Weekend Reading: The Data and The Stories Edition

I've been accumulating some really good links on our progress (or lack thereof) towards a more fair society, and I think it is time to share them. I am sure that next week, I'll come across even more great links on these topics... but I guess I can start accumulating them for another post.

First up, the data. Terri Oda has some really great slides about how biology doesn't explain the low number of women in computer science. If you make the mistake of reading the comments, though, you will despair for us ever making progress on this topic. Consider yourself warned.

Wired magazine had a short article about maps put together by Dustin Cable showing the state of racial integration (or more accurately, the lack of it) in the US. Definitely go find your city or town on the full map- it is fascinating to see the data.

Now the stories, which I just noticed are all about women/sexism. I have come across some great posts and articles about race/racism lately, too. Rather than scramble around and try to gather those links tonight, I will devote a future links post to those.

Biochem Belle points out a problem with how we frame the discussion about women in academic science: the focus on the "leaky pipeline" is a bit insulting to women who leave to pursue other awesome careers.

GMP at Academic Jungle has a great description of how imposter syndrome feels. I definitely struggle with imposter syndrome from time to time. It is why I sometimes have to drop out of reading stories about women in science and/or computers and just focus on doing my own work and projects, because constantly feeling like I have to prove I belong makes me feel like I don't belong, but if I am able to complete something I think is cool, I can use that to shut up the doubting little voice in my head that tries to tell me I am working past my skill level or what not.

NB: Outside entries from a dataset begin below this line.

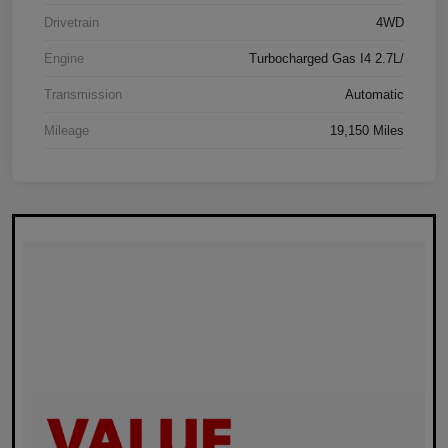
Drivetrain
4WD
Engine
Turbocharged Gas I4 2.7L/
Transmission
Automatic
Mileage
19,150 Miles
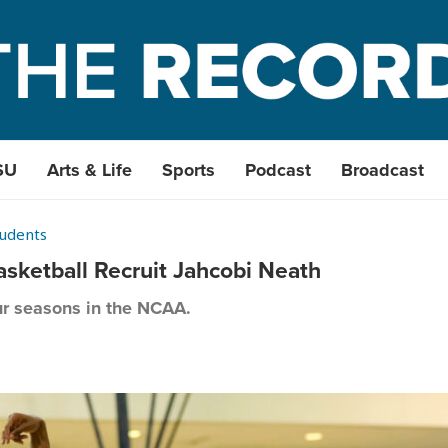
SU
Arts & Life
Sports
Podcast
Broadcast
tudents
sketball Recruit Jahcobi Neath
ur seasons in the NCAA.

Bad Mom Good Mom emailed me this Atlantic article about women leaving finance, with the comment that similar things could be said about most technical fields. She's right. In general, in the current discussion around women in technology, I think there is too much focus on how women can fit into and succeed in a deeply dysfunctional culture and too little focus on how we can fix the culture.

To end on a bright note, though... here is a short story about how Carnegie Mellon University is working to change the culture.

And maybe the fact that some men in technology are fighting so hard to find a biological or other "benign" reason for the declining numbers of women in their field is that the efforts to change the culture are starting to gain traction. These men have found some success in the current culture and are afraid of what will happen to them if that culture changes. Maybe when they see that they can still be successful in a more inclusive, less "dude-bro" culture, they'll stop fighting so hard.

Or maybe they are just misogynistic jerks. It is hard to say.